Volume 45, Issue 2: March/April 2011
Our cover story, “No Running Water” by Helen Fallding, former reporter at the Winnipeg Free Press and new manager of the University of Manitoba’s Centre for Human Rights Research Initiative, exposes the horrendous situation on northern reserves where Canadian citizens have no running water in their homes, putting them at increased risk for a host of health problems usually associated with the world’s poorest countries.
BC journalists Dawn Paley and Sandra Cuffe share the results of their investigation into the resistance that is growing against the proposed Enbridge Northern Gateway pipeline that would transport tar sands oil across the territories of 30 First Nations crossing hundreds of rivers and streams through to the northern coast of BC to be shipped onto oil supertankers across the Pacific Ocean.
Zoe Blunt and Chris Johnson explore the ideas of the controversial writer and ecological activist Derrick Jensen. Jensen dismisses the mainstream environmental movement that takes the continued existence of industrial capitalism as a given and looks to market incentives to alter business behaviour, to silver bullet new technologies and to changing personal consumption patterns.

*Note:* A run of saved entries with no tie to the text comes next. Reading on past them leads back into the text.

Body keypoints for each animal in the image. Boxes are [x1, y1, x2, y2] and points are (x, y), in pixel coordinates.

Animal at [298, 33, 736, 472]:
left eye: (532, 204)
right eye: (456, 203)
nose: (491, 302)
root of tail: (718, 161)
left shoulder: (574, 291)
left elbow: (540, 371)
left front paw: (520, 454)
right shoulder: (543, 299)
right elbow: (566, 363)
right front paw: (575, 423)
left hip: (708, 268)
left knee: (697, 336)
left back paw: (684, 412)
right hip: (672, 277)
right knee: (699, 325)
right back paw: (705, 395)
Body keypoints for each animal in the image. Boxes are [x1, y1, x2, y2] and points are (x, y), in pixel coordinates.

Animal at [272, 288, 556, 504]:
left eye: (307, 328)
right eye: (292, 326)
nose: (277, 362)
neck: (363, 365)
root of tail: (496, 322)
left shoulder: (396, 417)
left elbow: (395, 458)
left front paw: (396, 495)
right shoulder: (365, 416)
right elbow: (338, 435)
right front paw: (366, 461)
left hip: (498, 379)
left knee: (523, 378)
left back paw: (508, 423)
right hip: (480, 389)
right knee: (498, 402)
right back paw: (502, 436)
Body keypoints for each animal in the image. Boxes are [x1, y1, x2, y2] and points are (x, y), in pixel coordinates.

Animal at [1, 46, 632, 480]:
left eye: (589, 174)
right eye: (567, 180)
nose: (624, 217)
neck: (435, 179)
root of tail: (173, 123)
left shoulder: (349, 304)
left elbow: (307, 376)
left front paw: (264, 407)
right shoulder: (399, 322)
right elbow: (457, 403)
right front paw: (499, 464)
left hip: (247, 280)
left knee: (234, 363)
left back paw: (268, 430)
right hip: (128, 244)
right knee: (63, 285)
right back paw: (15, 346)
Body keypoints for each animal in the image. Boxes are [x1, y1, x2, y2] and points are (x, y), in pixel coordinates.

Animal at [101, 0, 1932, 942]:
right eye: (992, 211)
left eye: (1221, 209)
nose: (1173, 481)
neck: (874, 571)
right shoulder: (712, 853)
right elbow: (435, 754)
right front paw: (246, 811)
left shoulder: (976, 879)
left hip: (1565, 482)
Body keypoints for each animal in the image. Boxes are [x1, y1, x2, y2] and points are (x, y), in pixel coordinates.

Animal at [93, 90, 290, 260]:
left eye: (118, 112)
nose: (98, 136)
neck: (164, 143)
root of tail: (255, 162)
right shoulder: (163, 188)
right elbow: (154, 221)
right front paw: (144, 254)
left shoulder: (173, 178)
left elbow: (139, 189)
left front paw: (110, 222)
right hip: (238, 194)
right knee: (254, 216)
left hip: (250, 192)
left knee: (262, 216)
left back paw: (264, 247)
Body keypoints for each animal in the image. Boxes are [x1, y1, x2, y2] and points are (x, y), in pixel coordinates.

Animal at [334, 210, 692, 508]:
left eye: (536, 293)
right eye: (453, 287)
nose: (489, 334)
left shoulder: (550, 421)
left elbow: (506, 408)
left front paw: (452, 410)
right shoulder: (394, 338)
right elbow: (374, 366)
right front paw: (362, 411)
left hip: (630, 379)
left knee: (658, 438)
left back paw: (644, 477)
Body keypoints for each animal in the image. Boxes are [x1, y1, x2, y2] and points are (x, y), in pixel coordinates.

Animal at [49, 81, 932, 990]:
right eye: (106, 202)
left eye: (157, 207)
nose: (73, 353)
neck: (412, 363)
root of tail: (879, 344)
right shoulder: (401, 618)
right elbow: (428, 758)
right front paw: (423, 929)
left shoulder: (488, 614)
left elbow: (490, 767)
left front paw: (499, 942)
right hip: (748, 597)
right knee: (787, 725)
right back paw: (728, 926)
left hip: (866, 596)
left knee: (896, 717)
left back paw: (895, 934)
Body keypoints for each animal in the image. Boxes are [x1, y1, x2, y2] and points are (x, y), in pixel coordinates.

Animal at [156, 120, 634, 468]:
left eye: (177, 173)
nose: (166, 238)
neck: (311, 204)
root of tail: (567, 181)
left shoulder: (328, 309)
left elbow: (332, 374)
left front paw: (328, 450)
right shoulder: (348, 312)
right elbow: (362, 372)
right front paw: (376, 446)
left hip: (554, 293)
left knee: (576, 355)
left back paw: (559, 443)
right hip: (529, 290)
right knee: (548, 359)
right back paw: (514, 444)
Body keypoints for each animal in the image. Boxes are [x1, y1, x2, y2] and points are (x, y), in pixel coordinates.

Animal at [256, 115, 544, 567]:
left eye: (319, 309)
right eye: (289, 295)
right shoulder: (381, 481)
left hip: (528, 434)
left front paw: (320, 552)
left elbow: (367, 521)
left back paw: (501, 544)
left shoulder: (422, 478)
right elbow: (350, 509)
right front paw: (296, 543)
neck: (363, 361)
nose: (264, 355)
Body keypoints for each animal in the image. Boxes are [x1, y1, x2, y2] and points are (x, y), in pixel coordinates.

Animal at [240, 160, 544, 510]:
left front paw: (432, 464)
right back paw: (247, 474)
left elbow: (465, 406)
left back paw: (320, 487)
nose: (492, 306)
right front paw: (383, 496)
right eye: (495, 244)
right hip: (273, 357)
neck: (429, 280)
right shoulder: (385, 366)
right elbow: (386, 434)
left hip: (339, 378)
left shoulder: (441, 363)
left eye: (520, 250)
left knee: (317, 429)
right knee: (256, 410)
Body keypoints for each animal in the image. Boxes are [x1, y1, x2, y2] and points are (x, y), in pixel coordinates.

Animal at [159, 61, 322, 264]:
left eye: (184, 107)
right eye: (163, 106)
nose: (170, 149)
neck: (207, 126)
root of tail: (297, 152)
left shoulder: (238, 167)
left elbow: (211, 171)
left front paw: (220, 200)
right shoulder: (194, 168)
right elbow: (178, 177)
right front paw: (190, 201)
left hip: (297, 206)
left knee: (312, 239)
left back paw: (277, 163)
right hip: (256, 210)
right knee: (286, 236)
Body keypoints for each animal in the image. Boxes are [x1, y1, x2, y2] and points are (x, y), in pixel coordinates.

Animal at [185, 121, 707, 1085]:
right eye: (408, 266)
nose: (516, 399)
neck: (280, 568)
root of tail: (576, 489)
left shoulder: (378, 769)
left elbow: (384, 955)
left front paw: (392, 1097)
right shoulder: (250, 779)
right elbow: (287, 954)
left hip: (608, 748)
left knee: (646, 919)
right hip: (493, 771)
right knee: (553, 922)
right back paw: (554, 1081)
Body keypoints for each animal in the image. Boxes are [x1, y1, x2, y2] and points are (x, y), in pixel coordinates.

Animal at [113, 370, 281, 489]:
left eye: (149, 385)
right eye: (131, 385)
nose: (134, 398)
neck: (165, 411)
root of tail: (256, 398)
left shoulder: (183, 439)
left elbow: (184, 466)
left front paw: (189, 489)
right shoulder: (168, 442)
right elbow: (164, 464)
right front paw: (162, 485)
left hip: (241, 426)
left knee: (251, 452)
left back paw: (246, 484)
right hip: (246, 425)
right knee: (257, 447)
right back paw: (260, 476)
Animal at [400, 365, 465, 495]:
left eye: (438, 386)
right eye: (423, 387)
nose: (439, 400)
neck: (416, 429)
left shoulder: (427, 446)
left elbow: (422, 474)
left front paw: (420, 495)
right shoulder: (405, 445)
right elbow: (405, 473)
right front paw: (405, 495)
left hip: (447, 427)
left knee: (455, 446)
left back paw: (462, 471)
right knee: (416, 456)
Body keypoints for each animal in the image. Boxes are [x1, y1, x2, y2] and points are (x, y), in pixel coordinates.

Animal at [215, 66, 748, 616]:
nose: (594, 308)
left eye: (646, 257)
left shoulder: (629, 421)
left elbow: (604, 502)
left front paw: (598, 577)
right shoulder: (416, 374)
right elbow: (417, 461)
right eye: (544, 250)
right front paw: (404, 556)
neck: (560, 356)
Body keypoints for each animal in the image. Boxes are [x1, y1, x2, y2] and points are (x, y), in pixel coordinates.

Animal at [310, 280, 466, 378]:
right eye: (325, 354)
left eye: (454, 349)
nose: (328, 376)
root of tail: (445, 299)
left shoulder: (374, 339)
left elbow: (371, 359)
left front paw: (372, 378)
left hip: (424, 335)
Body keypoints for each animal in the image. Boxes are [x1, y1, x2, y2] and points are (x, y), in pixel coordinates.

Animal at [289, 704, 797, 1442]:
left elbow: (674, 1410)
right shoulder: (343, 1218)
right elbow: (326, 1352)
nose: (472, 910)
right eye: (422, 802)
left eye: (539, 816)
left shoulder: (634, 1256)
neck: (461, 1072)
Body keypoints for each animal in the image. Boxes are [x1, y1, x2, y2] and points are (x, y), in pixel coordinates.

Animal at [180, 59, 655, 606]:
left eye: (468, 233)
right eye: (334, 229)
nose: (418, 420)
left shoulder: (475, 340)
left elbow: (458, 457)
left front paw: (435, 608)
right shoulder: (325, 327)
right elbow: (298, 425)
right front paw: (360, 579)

Environmental philosopher Gregory Mikkelson argues that there is a strong connection between rapidly growing loss of biodiversity and growing income inequality. And Canadian Dimension collective members provide a short but handy and insightful guide to both false solutions to the climate crisis and to roads for renewal.
Dimension also invites some of David Noble’s students to write a few words in memory of this CD friend and frequent contributor. The much beloved professor at York University on December 27, 2010. He was only 65 years old.